Futuristic Use Cases For 6G And Smart Cities
My second visit in Tokyo was to NTT’s mobile network operations division, Docomo. Docomo is an abbreviation for the company’s mantra of “Doing communications over the mobile network.” It’s a clever anagram, but what I found more creative was the MNO’s focus on innovative use cases that promise to get the most out of current 5G and next-generation 6G communications.
At its beautiful headquarters that tower above the Tokyo skyline, Docomo team members demonstrated several use cases to our small eclectic group, which included a technology analyst (me), a cheeky British freelance journalist (my friend Adrian Bridgwater) and an AI healthcare entrepreneur (Siraj Raval). The demonstrations included Docomo’s vision for 6G and human augmentation, mixed reality and metaverse applications and tactile fine-motor-skill transfer technology. The latter is especially mind-blowing. Using connected biometric sensors that are not skin-penetrating, Raval was able to trigger physical movement, raising and lowering one of the Docomo employee’s arms and hands in a blinded demonstration. The applications could be limitless, especially in augmenting humans and machines in industrial and healthcare settings.

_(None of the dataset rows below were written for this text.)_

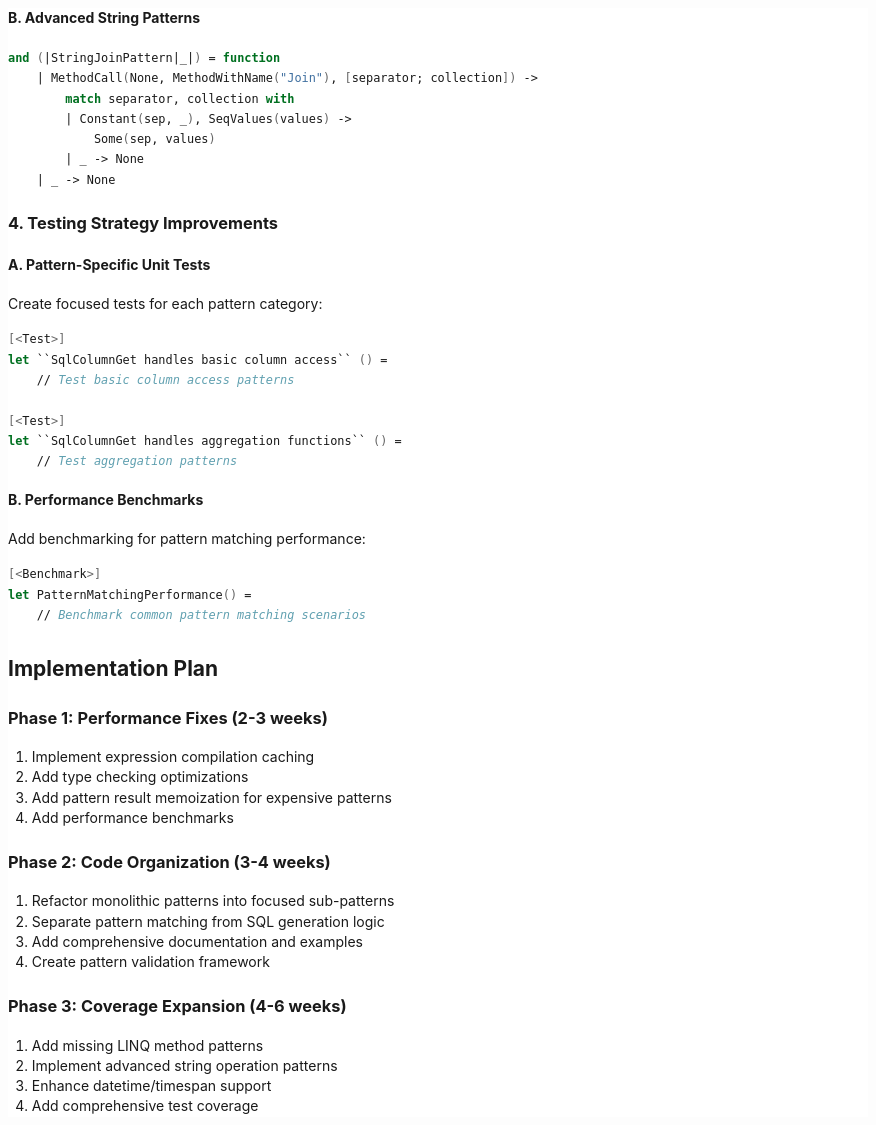 #### B. Advanced String Patterns
```fsharp
and (|StringJoinPattern|_|) = function
    | MethodCall(None, MethodWithName("Join"), [separator; collection]) ->
        match separator, collection with
        | Constant(sep, _), SeqValues(values) ->
            Some(sep, values)
        | _ -> None
    | _ -> None
```

### 4. Testing Strategy Improvements

#### A. Pattern-Specific Unit Tests
Create focused tests for each pattern category:
```fsharp
[<Test>]
let ``SqlColumnGet handles basic column access`` () =
    // Test basic column access patterns
    
[<Test>]  
let ``SqlColumnGet handles aggregation functions`` () =
    // Test aggregation patterns
```

#### B. Performance Benchmarks
Add benchmarking for pattern matching performance:
```fsharp
[<Benchmark>]
let PatternMatchingPerformance() =
    // Benchmark common pattern matching scenarios
```

## Implementation Plan

### Phase 1: Performance Fixes (2-3 weeks)
1. Implement expression compilation caching
2. Add type checking optimizations  
3. Add pattern result memoization for expensive patterns
4. Add performance benchmarks

### Phase 2: Code Organization (3-4 weeks)
1. Refactor monolithic patterns into focused sub-patterns
2. Separate pattern matching from SQL generation logic
3. Add comprehensive documentation and examples
4. Create pattern validation framework

### Phase 3: Coverage Expansion (4-6 weeks)
1. Add missing LINQ method patterns
2. Implement advanced string operation patterns
3. Enhance datetime/timespan support
4. Add comprehensive test coverage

My third and final visit was to NTT’s e-City Labo. The smart city lab has three stated objectives: facilitate sustainable industrial development and regional economic growth, create regional vitality and collaboration opportunities, and deliver promising safety and security services. Three use cases stood out for me: (1) creating a drone platform that’s purpose-built for agricultural surveying and pesticide application; (2) high-tech automated agricultural cultivation and biogas production; and (3) non-invasive glucose and biorhythm monitoring and adjustment. These use cases automate tasks and harness cellular technology, thus lowering the technical bar required to deploy and manage them. Our tour guide stressed that many of Japan’s younger generation are uninterested in farming and ranching. Thus, combining cellular connectivity, IoT sensors and high-resolution smart cameras equipped with computer vision seems like an important direction for the future of Japanese agricultural sustainability.
Wrapping Up
The NTT R&D Forum opened my eyes to the many things that the company is doing beyond telecommunications and IT infrastructure. Through its research efforts, the company is poised to facilitate the disruption of many industries. NTT may be one of the best-kept secrets in tech today, but I suspect that if it is successful in its many endeavors, that will decidedly change.